In a recent online discussion with the publisher that occurred simultaneously across several social media platforms, Sellars recalled that many of the book’s sentences on Ballard’s early works survive untouched from early drafts of his thesis. Serving as supplementary guides, these literary excavations thread his intimate narrative together with Ballard’s semiurgy of suburban sprawls, barren forecourts, boiling interstates, time anomalies, meaningful coincidences.
Years spent sleeplessly trawling the Internet has allowed Sellars to accumulate a familiarity with some of the more bewildering impulses of human nature. Of particular interest to him is the real-world phenomenon of “micronations,” where an individual or community declares their bedroom or isolated plot of land a separate country. Sellars finds Ballard’s last quartet of novels illuminative of micronationalist psychology. For example, in Ballard’s final novel Kingdom Come, a London suburb’s beloved Metro Centre shopping mall is overtaken by a phrenetic band of guerilla patrons. The mall becomes their republic, as Ballard demonstrates that the ambient dread accompanying consumer-cultural logic leads to a stylized brand of neo-fascism.
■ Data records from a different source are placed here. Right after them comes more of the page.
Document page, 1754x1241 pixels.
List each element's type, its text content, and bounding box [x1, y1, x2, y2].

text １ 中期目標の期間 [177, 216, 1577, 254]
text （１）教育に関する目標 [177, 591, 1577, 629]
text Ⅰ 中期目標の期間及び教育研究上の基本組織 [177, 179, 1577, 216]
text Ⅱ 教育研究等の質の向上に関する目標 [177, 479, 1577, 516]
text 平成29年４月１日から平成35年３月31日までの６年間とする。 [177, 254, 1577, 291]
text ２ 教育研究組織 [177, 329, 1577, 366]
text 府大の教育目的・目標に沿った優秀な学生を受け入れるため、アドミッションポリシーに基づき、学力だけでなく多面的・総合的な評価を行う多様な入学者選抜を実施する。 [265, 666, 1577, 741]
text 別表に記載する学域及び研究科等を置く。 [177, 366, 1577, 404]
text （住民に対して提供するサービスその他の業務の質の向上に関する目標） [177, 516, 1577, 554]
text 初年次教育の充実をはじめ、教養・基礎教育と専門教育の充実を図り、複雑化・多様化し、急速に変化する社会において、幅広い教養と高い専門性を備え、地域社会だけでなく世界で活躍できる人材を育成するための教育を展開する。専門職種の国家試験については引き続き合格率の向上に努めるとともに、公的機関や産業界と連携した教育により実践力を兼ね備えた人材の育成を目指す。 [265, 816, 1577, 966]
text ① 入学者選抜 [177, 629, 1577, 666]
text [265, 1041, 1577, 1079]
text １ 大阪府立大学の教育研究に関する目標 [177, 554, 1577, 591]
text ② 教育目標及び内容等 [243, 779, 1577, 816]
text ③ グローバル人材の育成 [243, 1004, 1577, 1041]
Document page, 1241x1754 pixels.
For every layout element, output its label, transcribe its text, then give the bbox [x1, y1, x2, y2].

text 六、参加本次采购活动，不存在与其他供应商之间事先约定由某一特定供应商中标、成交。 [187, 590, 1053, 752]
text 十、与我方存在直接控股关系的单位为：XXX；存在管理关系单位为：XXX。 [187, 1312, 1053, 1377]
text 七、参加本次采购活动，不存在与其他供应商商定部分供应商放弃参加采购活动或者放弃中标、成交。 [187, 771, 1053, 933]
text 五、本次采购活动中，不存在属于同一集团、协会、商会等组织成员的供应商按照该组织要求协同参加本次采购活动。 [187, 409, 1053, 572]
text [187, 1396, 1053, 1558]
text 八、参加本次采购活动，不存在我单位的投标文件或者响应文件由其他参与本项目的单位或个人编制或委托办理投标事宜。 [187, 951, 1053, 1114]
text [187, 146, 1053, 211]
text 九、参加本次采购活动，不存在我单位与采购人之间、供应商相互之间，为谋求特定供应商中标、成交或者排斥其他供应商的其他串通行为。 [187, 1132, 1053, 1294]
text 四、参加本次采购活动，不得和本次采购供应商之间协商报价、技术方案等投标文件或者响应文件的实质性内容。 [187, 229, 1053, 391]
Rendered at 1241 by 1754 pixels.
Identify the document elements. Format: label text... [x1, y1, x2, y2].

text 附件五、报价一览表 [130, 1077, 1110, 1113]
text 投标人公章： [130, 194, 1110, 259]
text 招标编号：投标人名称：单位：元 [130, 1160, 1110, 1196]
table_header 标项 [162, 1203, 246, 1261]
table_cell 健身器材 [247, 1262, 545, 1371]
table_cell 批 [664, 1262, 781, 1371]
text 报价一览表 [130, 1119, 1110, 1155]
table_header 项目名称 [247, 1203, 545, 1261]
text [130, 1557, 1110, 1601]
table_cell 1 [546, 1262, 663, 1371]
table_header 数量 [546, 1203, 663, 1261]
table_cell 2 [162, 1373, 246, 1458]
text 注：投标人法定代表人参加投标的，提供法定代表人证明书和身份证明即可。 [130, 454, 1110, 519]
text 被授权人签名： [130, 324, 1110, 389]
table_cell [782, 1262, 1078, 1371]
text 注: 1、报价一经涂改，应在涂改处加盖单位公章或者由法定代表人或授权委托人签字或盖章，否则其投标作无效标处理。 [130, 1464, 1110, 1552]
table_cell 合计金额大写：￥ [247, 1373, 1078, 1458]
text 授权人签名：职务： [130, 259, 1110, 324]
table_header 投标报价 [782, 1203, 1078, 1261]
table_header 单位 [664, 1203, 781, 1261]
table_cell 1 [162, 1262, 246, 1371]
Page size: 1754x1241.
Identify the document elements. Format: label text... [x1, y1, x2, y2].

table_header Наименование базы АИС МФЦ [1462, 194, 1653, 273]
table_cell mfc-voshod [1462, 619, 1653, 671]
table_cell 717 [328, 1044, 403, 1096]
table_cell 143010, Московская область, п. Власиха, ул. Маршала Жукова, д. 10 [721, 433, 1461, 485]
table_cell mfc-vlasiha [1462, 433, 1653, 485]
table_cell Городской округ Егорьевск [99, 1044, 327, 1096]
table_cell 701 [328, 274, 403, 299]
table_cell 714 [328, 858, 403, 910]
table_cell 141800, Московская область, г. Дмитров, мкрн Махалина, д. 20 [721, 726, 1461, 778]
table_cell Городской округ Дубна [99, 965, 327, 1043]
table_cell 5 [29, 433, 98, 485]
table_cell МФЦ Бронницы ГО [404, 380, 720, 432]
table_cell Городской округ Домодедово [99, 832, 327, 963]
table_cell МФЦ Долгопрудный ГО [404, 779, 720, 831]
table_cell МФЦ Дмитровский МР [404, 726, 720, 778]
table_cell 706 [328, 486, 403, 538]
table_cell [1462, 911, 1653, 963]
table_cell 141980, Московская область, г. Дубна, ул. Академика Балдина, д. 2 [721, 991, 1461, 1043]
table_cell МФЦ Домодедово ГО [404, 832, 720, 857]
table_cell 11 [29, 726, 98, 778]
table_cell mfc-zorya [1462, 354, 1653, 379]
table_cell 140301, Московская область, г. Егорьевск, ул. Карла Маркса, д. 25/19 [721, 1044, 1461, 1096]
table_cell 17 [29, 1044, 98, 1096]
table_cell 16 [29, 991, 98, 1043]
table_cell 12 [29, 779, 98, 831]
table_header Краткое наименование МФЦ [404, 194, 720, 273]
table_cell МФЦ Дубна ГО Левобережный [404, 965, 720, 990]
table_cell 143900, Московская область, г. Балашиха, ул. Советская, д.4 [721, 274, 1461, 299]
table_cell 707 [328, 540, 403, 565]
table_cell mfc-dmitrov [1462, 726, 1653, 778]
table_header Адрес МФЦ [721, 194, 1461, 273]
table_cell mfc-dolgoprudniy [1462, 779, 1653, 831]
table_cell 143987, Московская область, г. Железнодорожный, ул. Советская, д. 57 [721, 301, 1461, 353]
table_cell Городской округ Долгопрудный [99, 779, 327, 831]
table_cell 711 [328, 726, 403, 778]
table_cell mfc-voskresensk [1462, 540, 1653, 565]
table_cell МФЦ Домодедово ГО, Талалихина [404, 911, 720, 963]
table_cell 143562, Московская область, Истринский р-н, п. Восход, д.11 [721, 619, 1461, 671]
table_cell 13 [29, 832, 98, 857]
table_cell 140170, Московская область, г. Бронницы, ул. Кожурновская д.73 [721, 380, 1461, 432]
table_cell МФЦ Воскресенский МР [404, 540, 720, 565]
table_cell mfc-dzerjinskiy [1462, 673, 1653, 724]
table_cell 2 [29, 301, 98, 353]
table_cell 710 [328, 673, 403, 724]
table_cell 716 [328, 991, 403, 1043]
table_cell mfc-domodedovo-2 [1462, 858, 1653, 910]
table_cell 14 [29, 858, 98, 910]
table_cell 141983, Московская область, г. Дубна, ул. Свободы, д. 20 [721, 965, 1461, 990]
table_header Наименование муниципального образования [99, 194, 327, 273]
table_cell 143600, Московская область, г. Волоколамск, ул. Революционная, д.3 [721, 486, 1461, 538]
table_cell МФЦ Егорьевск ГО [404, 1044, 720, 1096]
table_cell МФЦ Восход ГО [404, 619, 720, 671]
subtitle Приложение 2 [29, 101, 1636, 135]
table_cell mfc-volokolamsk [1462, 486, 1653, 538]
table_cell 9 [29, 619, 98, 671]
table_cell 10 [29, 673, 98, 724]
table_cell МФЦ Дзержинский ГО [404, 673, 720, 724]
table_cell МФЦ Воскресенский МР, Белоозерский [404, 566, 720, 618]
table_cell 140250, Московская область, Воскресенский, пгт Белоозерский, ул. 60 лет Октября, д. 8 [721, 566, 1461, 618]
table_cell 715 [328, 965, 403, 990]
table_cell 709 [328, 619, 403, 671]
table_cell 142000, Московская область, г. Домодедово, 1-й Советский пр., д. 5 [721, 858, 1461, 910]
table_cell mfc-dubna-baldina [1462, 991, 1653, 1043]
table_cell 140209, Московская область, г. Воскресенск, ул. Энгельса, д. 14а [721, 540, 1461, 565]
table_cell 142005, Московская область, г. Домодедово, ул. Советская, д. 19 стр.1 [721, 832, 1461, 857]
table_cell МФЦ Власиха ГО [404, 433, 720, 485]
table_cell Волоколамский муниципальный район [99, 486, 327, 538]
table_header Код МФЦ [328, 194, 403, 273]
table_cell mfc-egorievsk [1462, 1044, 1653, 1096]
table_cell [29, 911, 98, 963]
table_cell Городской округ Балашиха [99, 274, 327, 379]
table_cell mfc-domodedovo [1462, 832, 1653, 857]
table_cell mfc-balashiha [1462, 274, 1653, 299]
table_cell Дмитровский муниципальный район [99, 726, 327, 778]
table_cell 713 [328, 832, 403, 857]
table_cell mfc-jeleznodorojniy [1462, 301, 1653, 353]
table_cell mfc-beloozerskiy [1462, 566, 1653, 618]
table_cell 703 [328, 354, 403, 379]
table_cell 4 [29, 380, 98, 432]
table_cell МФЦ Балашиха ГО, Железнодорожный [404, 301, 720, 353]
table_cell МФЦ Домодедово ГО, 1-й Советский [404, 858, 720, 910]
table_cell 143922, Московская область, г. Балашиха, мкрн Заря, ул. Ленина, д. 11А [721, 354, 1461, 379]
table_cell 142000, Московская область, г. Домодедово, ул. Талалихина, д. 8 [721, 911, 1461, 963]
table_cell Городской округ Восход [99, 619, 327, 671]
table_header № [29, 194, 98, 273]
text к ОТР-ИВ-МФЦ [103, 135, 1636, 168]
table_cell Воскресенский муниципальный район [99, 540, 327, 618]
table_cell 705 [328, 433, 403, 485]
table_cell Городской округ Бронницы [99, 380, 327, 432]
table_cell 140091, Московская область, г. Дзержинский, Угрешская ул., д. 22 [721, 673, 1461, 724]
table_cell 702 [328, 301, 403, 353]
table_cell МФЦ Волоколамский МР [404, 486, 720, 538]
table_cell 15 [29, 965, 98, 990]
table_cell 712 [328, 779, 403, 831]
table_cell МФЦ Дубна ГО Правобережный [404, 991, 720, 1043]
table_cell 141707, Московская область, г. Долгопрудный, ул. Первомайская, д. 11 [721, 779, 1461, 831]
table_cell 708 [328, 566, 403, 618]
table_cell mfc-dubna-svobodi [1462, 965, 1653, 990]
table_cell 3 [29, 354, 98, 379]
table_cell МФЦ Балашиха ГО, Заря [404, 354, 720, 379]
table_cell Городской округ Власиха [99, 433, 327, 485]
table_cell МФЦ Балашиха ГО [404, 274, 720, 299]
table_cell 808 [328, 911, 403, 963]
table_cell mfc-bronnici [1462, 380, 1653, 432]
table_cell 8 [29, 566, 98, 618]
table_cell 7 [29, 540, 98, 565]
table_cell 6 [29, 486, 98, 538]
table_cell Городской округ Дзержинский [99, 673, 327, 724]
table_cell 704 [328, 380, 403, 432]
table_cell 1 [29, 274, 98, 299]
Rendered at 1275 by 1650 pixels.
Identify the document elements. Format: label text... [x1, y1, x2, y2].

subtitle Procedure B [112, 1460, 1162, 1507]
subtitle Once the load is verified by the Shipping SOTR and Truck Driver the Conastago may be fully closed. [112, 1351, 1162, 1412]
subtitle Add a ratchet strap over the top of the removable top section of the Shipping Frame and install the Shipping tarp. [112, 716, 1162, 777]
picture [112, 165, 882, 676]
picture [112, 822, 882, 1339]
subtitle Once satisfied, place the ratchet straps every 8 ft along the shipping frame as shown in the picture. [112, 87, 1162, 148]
Kingdom Come embodies the obverse of a consistent, complementary Ballardian theme, wherein a character retreats into the safe haven of his own mind to escape an unpredictable world. In Ballard’s short story “The Enormous Space,” the protagonist, Ballantyne, allows his delusions to consume him after seceding into his home. He seeks refuge in his private psychosis, the only shelter from an infinitely more chaotic outside. Sellars sympathizes with both kinds of psycho-spatial sovereigns in his book, embodying both roles. He plunges headlong into reckless micronationalist violence during shameful streetside brawls. He becomes the dignified psychotic while locating another dimension through Ballard’s similes. And yet, despite his better judgement, both positions inevitably bring him into a more intimate relationship with his ill-chosen mentor. Applied Ballardianism is a book about our private islands, inexplicably shored by the texts that never leave us.